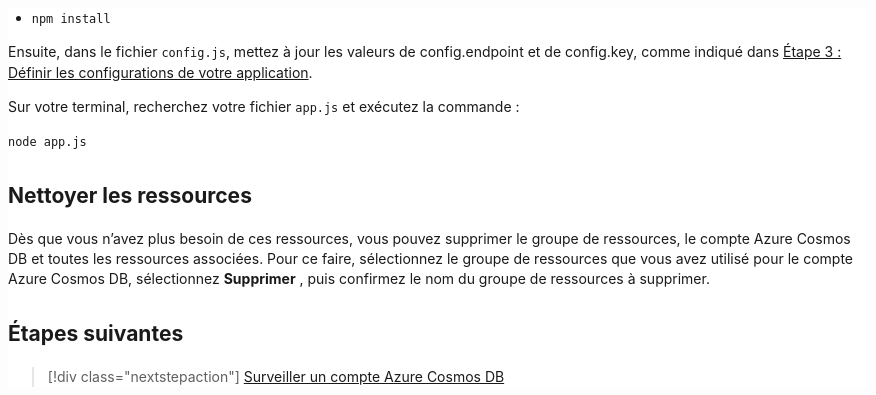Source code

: * ```npm install``` 

Ensuite, dans le fichier ```config.js```, mettez à jour les valeurs de config.endpoint et de config.key, comme indiqué dans [Étape 3 : Définir les configurations de votre application](#Config).  

Sur votre terminal, recherchez votre fichier ```app.js``` et exécutez la commande :  

```bash  
node app.js 
```

## <a name="clean-up-resources"></a>Nettoyer les ressources

Dès que vous n’avez plus besoin de ces ressources, vous pouvez supprimer le groupe de ressources, le compte Azure Cosmos DB et toutes les ressources associées. Pour ce faire, sélectionnez le groupe de ressources que vous avez utilisé pour le compte Azure Cosmos DB, sélectionnez **Supprimer** , puis confirmez le nom du groupe de ressources à supprimer.

## <a name="next-steps"></a>Étapes suivantes

> [!div class="nextstepaction"]
> [Surveiller un compte Azure Cosmos DB](./monitor-cosmos-db.md)

[create-account]: create-sql-api-dotnet.md#create-account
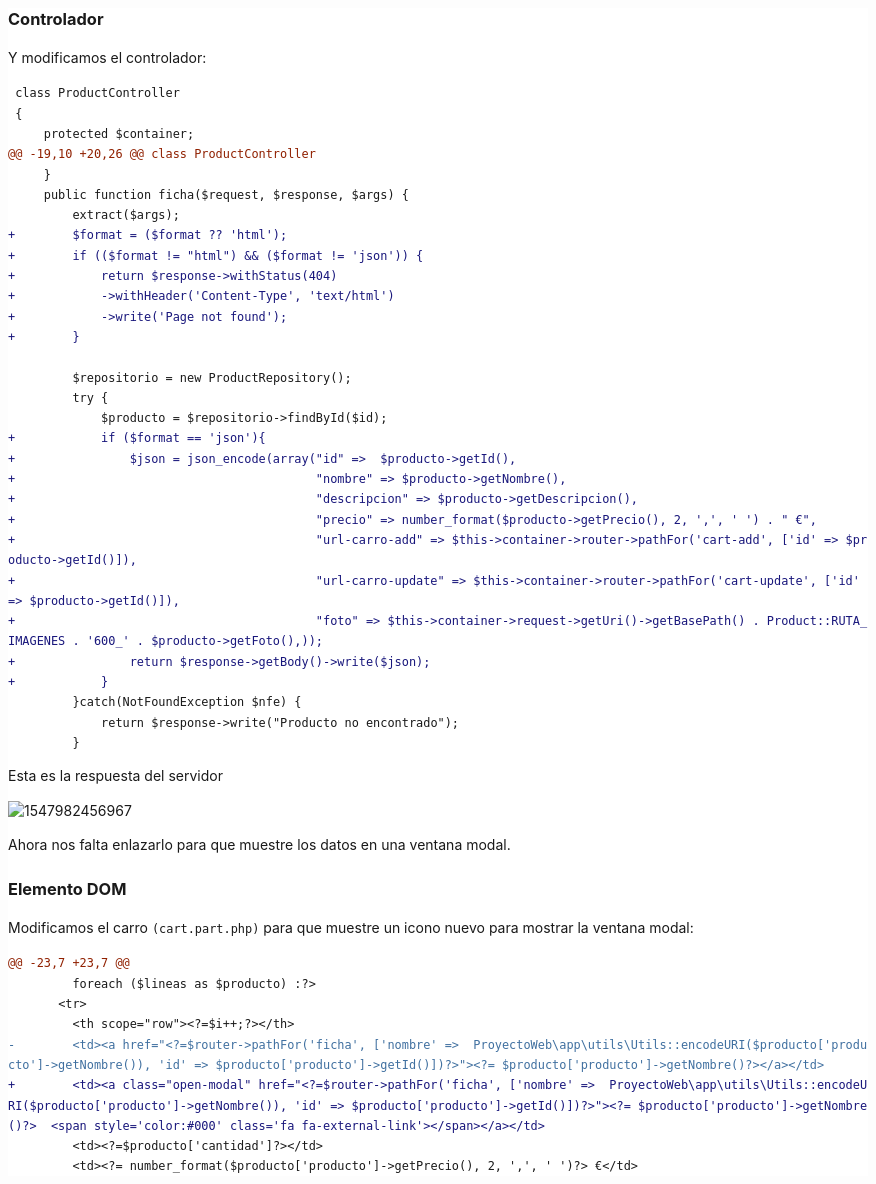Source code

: ### Controlador

Y modificamos el controlador:

```diff
 class ProductController
 {
     protected $container;
@@ -19,10 +20,26 @@ class ProductController
     }
     public function ficha($request, $response, $args) {
         extract($args);
+        $format = ($format ?? 'html');
+        if (($format != "html") && ($format != 'json')) {
+            return $response->withStatus(404)
+            ->withHeader('Content-Type', 'text/html')
+            ->write('Page not found');
+        }

         $repositorio = new ProductRepository();
         try {
             $producto = $repositorio->findById($id);
+            if ($format == 'json'){
+                $json = json_encode(array("id" =>  $producto->getId(),
+                                          "nombre" => $producto->getNombre(),
+                                          "descripcion" => $producto->getDescripcion(),
+                                          "precio" => number_format($producto->getPrecio(), 2, ',', ' ') . " €",
+                                          "url-carro-add" => $this->container->router->pathFor('cart-add', ['id' => $producto->getId()]),
+                                          "url-carro-update" => $this->container->router->pathFor('cart-update', ['id' => $producto->getId()]),
+                                          "foto" => $this->container->request->getUri()->getBasePath() . Product::RUTA_IMAGENES . '600_' . $producto->getFoto(),));
+                return $response->getBody()->write($json);
+            }
         }catch(NotFoundException $nfe) {
             return $response->write("Producto no encontrado");
         }
```

Esta es la respuesta del servidor

![1547982456967](assets/1547982456967.png)

Ahora nos falta enlazarlo para que muestre los datos en una ventana modal.

### Elemento DOM

Modificamos el carro `(cart.part.php)` para que muestre un icono nuevo para mostrar la ventana modal:

```diff
@@ -23,7 +23,7 @@
         foreach ($lineas as $producto) :?>
       <tr>
         <th scope="row"><?=$i++;?></th>
-        <td><a href="<?=$router->pathFor('ficha', ['nombre' =>  ProyectoWeb\app\utils\Utils::encodeURI($producto['producto']->getNombre()), 'id' => $producto['producto']->getId()])?>"><?= $producto['producto']->getNombre()?></a></td>
+        <td><a class="open-modal" href="<?=$router->pathFor('ficha', ['nombre' =>  ProyectoWeb\app\utils\Utils::encodeURI($producto['producto']->getNombre()), 'id' => $producto['producto']->getId()])?>"><?= $producto['producto']->getNombre()?>  <span style='color:#000' class='fa fa-external-link'></span></a></td>
         <td><?=$producto['cantidad']?></td>
         <td><?= number_format($producto['producto']->getPrecio(), 2, ',', ' ')?> €</td>
```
**********
** Task description **
Every line in the records above with the string "pathFor" in it should be shown.

** Finished exercise **
+                                          "url-carro-add" => $this->container->router->pathFor('cart-add', ['id' => $producto->getId()]),
+                                          "url-carro-update" => $this->container->router->pathFor('cart-update', ['id' => $producto->getId()]),
-        <td><a href="<?=$router->pathFor('ficha', ['nombre' =>  ProyectoWeb\app\utils\Utils::encodeURI($producto['producto']->getNombre()), 'id' => $producto['producto']->getId()])?>"><?= $producto['producto']->getNombre()?></a></td>
+        <td><a class="open-modal" href="<?=$router->pathFor('ficha', ['nombre' =>  ProyectoWeb\app\utils\Utils::encodeURI($producto['producto']->getNombre()), 'id' => $producto['producto']->getId()])?>"><?= $producto['producto']->getNombre()?>  <span style='color:#000' class='fa fa-external-link'></span></a></td>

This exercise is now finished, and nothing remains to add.